One of the problems in CRF patients for hemodialysis is vascular access. The best type of vascular access in these patients is native arteriovenous fistula in distal of upper extremities.5 In addition to technical errors, unsuitable veins in upper extremities, low blood pressure and arteriosclerosis of distal arteries especially in diabetic patients can result in failure of AVFs in hemodialysis patients.6-8

However, patency of proximal vessels and establishment of good blood flow in a successful AVF is very important. Adequate flow requires a patent arterial inflow and venous outflow at the end of anastomosis.9 With this technique, by using distal venous limb as a conduit during operation, we could revive proximal vessels of AVF and treat any primary thromboses or arterial spasm with washing and dilatation. After confirmation of proximal patency and adequate blood flow with a good thrill by ligation of distal conduit we secured an end-to- side AVF. So we believe this technique can reduce the initial thrombosis rate in these anastomosis.

References

1. Townsend CM, Beauchamp RD, Evers BM, Mattox KL. Sabiston textbook of Surgery. 16th ed. Philadelphia; Saunders Company, 2001; 1450-62.

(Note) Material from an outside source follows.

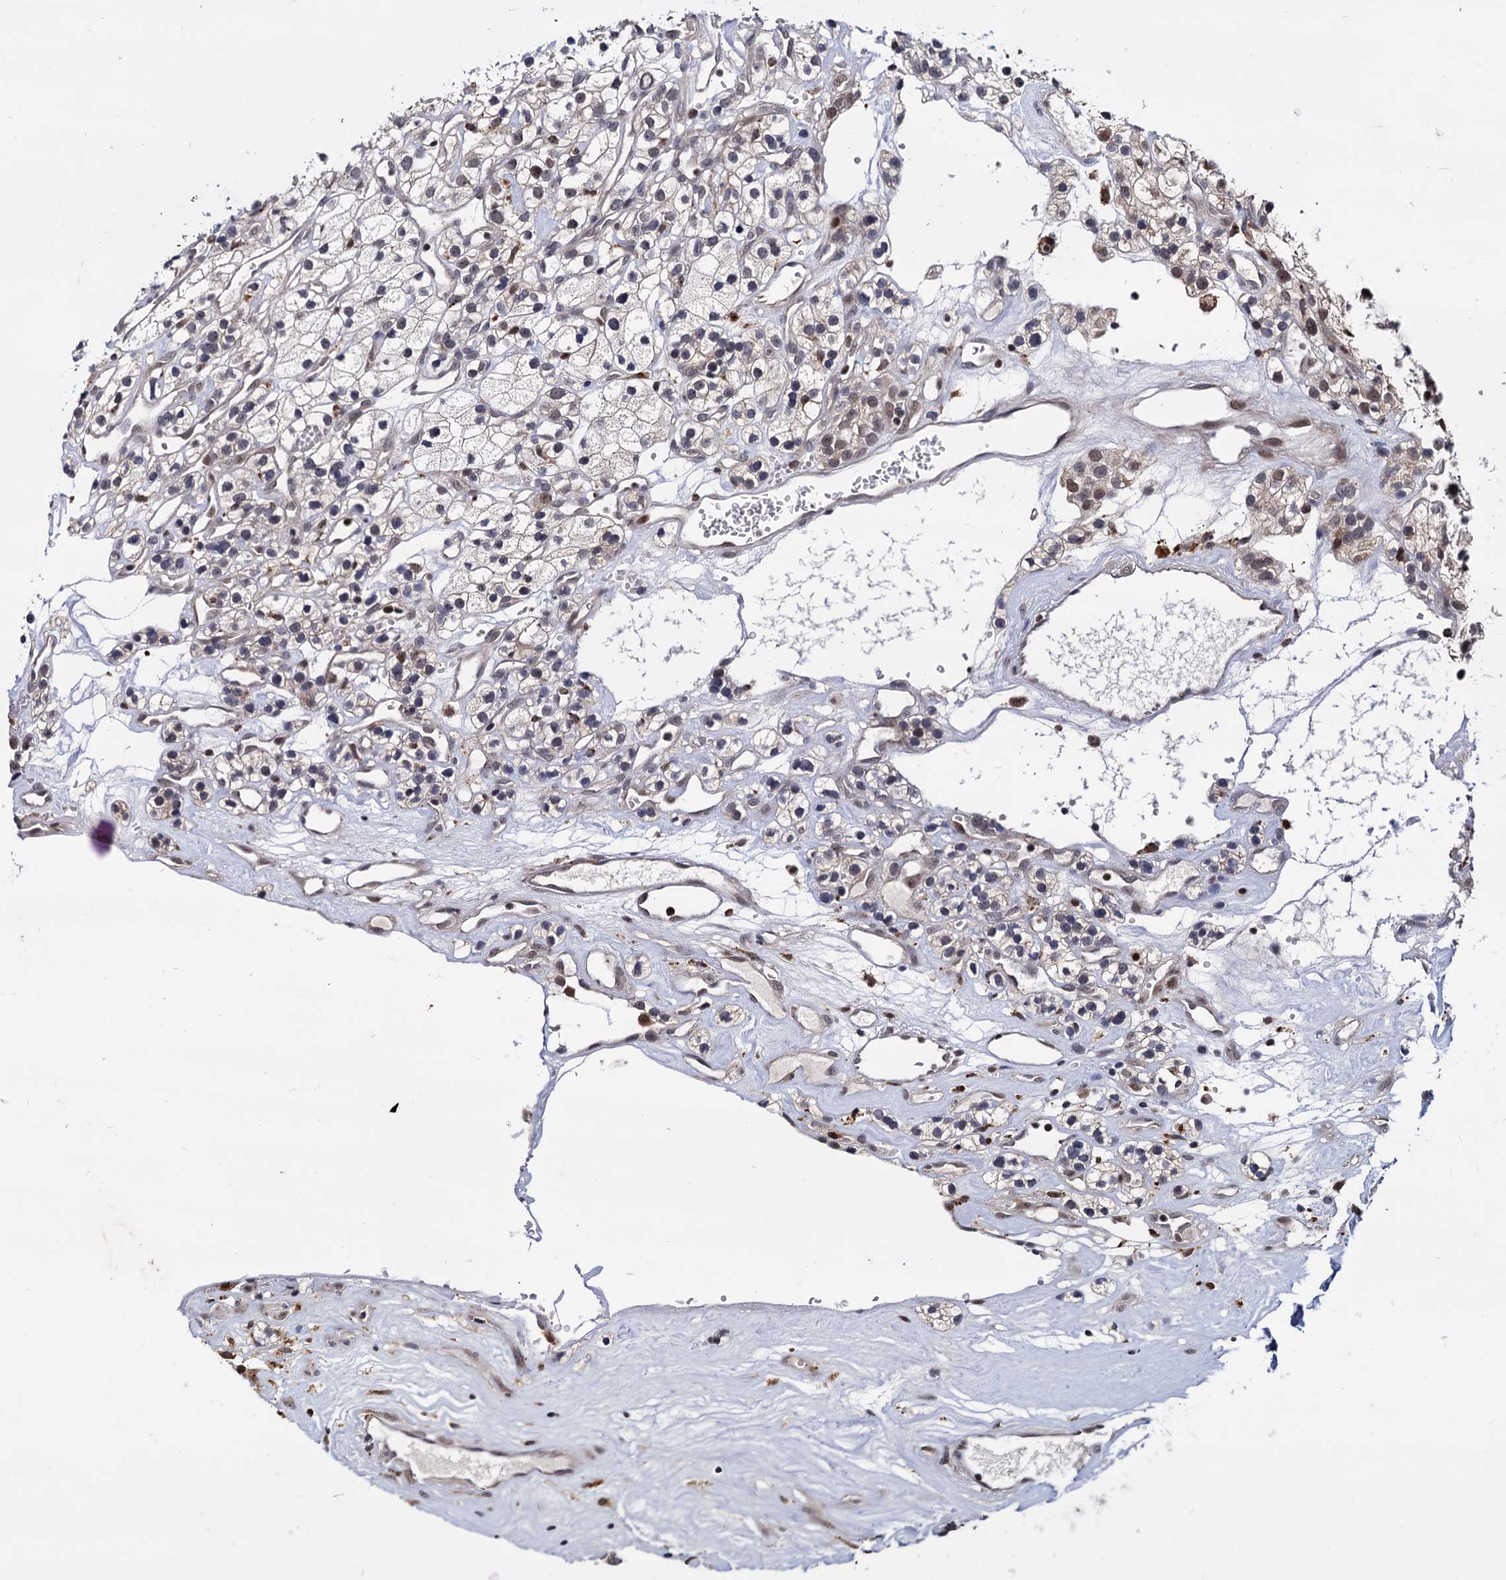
{"staining": {"intensity": "negative", "quantity": "none", "location": "none"}, "tissue": "renal cancer", "cell_type": "Tumor cells", "image_type": "cancer", "snomed": [{"axis": "morphology", "description": "Adenocarcinoma, NOS"}, {"axis": "topography", "description": "Kidney"}], "caption": "Histopathology image shows no protein expression in tumor cells of renal adenocarcinoma tissue.", "gene": "RNASEH2B", "patient": {"sex": "female", "age": 57}}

2. Veith FJ, Hobson RW. Vascular Surgery: Principles and Practice. 2nd ed. New York, McGraw-Hill, 1994; pp 1025-38.

3. Kim YO, Yang CW, Yoon SA, Chun KA, Kim NI, Park JS, et al. Access blood flow as a predictor of early failure of native arteriovenous fistula in hemodialysis patients. Am J Nephrol 2001; 21(3): 221-5.

4. Steuer RR, Miller DR, Zhang S, Bell DA, Leypoldt LK. Transcutaneous determination of access blood flow rate. Kidney Int 2001; 60(1): 284-910.

5. Schwab SJ, Harrington JT, Singh A, Roher R, Shohaib SA, Perrone RD, et al.Vascular access for hemodialysis. Kidney Int 1999; 55(5):2078-90.

6. Schwab SJ, Oliver MJ, Suhocki P, McCann R. Hemodialysis arteriovenous access: detection of stenosis and response to treatment by vascular access blood flow. Kidney Int 2001; 59(1): 358-62.

7. Hirth RA, Turenne MN, Woods JD, Young EW, Port FK, Pualy MV et at.held PJ. Predictors of type of vascular access in hemodialysis patients. JAMA 1996; 23-30; 276(16): 1303-8.

8. DeMarchi S, Falleti E, Giacomello R, Stel G, Cecchin E, Sepiacci G, Bartolotti N, et al. Risk factors for vascular disease and arteriovenous fistula dysfunction in hemodialysis patients. J Am Soc Nephrol 1996; 7(8): 1169-77.

9. Miller PE, Tolwani A, Luscy CP, Deierhoi MH, Bailey R, Redden DT, et al. Predictors of adequacy of arteriovenous fistulas in hemodialysis patients. Kidney Int 1999; 56(1): 275-80.